6. The Psychical Relations of Visual Perceptions

1. General Characters of Visual Perceptions.—All visual perceptions, if they last for a sufficient length of time, appear to be external to ourselves, erect, localized in a position in space and more or less continuous.

(a) Visual Sensations are referred to the Exterior.—This appears to be due, to a large extent, to habit. Those who have been born blind, on obtaining eyesight by an operation, have imagined objects to be in close proximity to the eye, and have not had the distinct sense of exteriority which most individuals possess. Slowly, and by a process of education, in which the sense of touch played an important part, they gained the knowledge of the external relations of objects. Again, phosgenes, when first produced, appear to be in the eye, but when conscious of them, by an effort of imagination, we may transport them into space, although they never appear very far off.

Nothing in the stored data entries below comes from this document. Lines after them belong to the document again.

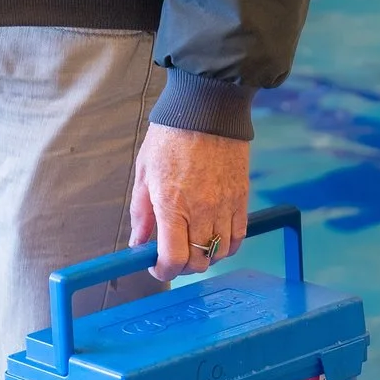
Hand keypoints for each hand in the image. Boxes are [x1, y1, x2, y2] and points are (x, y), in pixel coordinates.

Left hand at [128, 123, 250, 280]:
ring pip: (220, 252)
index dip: (163, 271)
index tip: (156, 266)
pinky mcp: (241, 198)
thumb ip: (141, 211)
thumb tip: (138, 242)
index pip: (173, 259)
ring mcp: (224, 206)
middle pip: (198, 262)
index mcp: (170, 205)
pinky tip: (215, 234)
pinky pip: (239, 236)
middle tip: (173, 255)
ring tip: (194, 242)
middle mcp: (200, 211)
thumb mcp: (145, 171)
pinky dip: (227, 243)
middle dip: (183, 266)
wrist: (206, 108)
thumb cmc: (171, 136)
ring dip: (206, 255)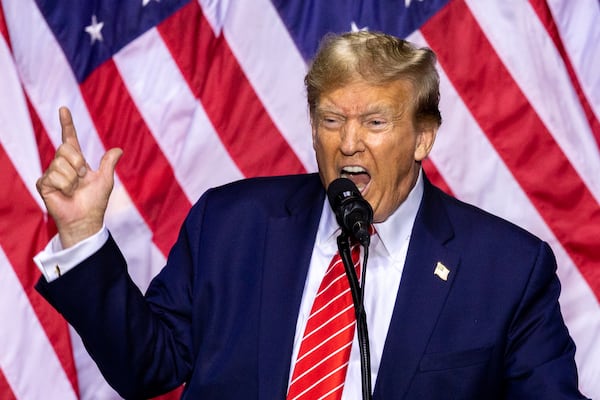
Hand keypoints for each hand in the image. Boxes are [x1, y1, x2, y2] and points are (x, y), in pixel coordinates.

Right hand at [36, 107, 122, 247]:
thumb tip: (119, 149)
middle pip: (65, 148)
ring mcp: (52, 173)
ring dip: (73, 178)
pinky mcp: (44, 183)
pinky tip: (66, 194)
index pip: (69, 138)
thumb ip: (109, 163)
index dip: (67, 124)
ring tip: (74, 189)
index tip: (64, 109)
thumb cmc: (95, 202)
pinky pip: (55, 176)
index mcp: (76, 161)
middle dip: (78, 163)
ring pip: (60, 163)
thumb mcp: (106, 179)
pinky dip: (65, 185)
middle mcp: (62, 164)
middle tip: (82, 178)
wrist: (86, 219)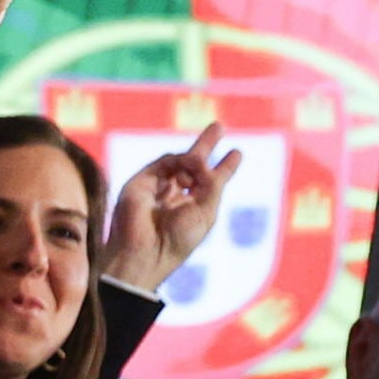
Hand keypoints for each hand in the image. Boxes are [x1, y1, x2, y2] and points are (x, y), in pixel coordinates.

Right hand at [98, 120, 243, 292]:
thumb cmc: (179, 240)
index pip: (211, 182)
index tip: (237, 153)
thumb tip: (202, 159)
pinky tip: (187, 172)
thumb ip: (211, 182)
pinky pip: (165, 162)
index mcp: (194, 207)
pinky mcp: (142, 181)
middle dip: (206, 145)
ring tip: (200, 163)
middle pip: (193, 164)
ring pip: (180, 161)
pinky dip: (179, 162)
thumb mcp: (207, 211)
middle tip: (219, 126)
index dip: (225, 167)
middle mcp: (176, 195)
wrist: (146, 251)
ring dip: (195, 158)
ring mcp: (158, 187)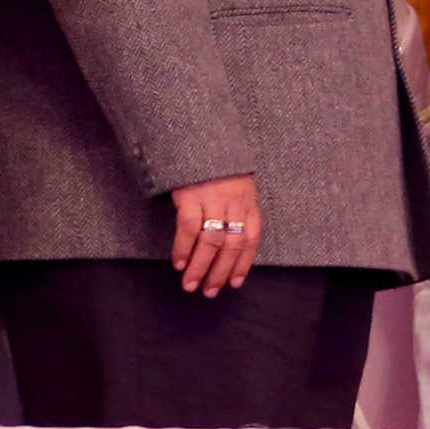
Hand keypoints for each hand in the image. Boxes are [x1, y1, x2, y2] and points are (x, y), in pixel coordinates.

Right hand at [167, 174, 260, 295]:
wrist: (199, 136)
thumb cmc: (217, 167)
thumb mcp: (237, 186)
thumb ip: (237, 210)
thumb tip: (230, 244)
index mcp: (248, 201)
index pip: (251, 238)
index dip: (243, 263)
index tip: (234, 283)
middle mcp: (234, 202)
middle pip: (232, 245)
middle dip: (220, 272)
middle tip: (210, 292)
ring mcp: (213, 199)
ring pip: (211, 241)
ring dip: (200, 267)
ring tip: (190, 284)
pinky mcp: (191, 195)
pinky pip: (188, 228)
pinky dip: (183, 248)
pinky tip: (179, 263)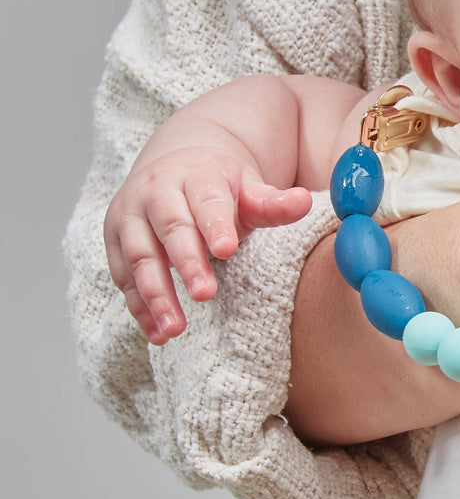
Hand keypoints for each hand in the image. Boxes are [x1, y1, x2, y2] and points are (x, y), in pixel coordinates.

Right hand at [104, 147, 311, 342]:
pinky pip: (123, 276)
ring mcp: (131, 216)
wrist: (175, 165)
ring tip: (174, 329)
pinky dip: (138, 306)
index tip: (227, 250)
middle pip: (170, 229)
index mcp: (195, 176)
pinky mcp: (115, 241)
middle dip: (186, 263)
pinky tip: (156, 333)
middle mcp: (156, 192)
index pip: (207, 201)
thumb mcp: (248, 187)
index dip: (215, 225)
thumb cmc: (219, 185)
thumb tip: (304, 203)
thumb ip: (274, 203)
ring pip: (139, 256)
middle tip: (205, 295)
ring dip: (155, 294)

(b) Visual Sensations are referred to Erect Objects.—Although the images of objects are inverted on the retina we see them erect. The explanation of the effect is that we are conscious not of the image on the retina, but of the luminous object from which the rays proceed, and we refer the sensation in the direction of these rays. Again, in running the eye over the object, say a tall pole, from base to apex, we are not conscious of the different images on the retina, but of the muscular movements necessary to bring the parts successively on the yellow spot.

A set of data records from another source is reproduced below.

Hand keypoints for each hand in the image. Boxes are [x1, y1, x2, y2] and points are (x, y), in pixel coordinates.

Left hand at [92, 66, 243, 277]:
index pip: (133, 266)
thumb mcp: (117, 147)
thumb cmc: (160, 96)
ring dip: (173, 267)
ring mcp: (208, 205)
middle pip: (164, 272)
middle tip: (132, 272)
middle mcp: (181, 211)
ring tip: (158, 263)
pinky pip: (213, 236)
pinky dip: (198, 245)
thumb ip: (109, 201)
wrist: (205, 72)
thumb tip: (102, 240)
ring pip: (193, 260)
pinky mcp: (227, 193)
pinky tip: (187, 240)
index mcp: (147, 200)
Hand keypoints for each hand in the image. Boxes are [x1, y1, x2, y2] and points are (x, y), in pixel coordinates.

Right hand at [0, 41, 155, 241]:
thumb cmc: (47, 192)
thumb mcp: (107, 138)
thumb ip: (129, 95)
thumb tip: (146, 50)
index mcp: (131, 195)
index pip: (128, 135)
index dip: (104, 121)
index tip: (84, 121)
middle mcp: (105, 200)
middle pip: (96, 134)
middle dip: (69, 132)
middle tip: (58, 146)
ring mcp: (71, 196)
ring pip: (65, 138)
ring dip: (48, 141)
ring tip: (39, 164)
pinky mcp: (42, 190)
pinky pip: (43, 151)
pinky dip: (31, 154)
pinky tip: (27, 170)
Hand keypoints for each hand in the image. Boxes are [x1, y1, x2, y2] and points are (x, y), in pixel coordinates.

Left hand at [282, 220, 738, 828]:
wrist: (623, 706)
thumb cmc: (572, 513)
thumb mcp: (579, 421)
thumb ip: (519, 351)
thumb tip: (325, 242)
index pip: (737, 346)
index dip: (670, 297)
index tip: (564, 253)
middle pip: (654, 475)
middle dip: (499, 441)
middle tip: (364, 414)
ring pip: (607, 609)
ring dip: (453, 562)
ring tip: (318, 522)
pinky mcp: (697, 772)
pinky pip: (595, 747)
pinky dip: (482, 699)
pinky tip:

(c) Visual Sensations are referred to a Position in Space.—The localization of a luminous point in space can only be determined by observing its relations to other luminous points with a given position of the head and of the eye. For example, in a perfectly dark room, if we look at a single luminous point, we cannot fix its exact position in space, but we may get some information of a vague character by moving the head or the eye. If, however, a second luminous point appears in the darkness, we can tell whether it is nearer or farther distant, above or below the first. So with regard to other luminous points we observe their reciprocal relations, and thus we localize a number of visual impressions. There are three principal directions in space: the transverse (breadth), the vertical (height) and the sagittal (depth). Luminous points may be localized either in the transverse or vertical directions. Here we have to do simply with localization on a surface. A number of points may be observed simultaneously (as when the eye is fixed) or successively (as when the eye moves). If the movement of the eye be made rapidly, the series of impressions from Fig. 25.—Diagram illustrating the Localization of Visual Perceptions. different points may be fused together, and we are conscious of a line, the direction of which is indicated chiefly by the muscular sensations felt in following it. The case is different as regards points in the sagittal direction. We see only a single point of this line at a time; it may be a transverse series of retinal elements, A B, and each of these formed by a number of smaller elements, 1, 2, 3, 4, situated in the axis of each principal element; it may be, on the other hand, the transverse line a b situated in space and formed by a series of points in juxtaposition.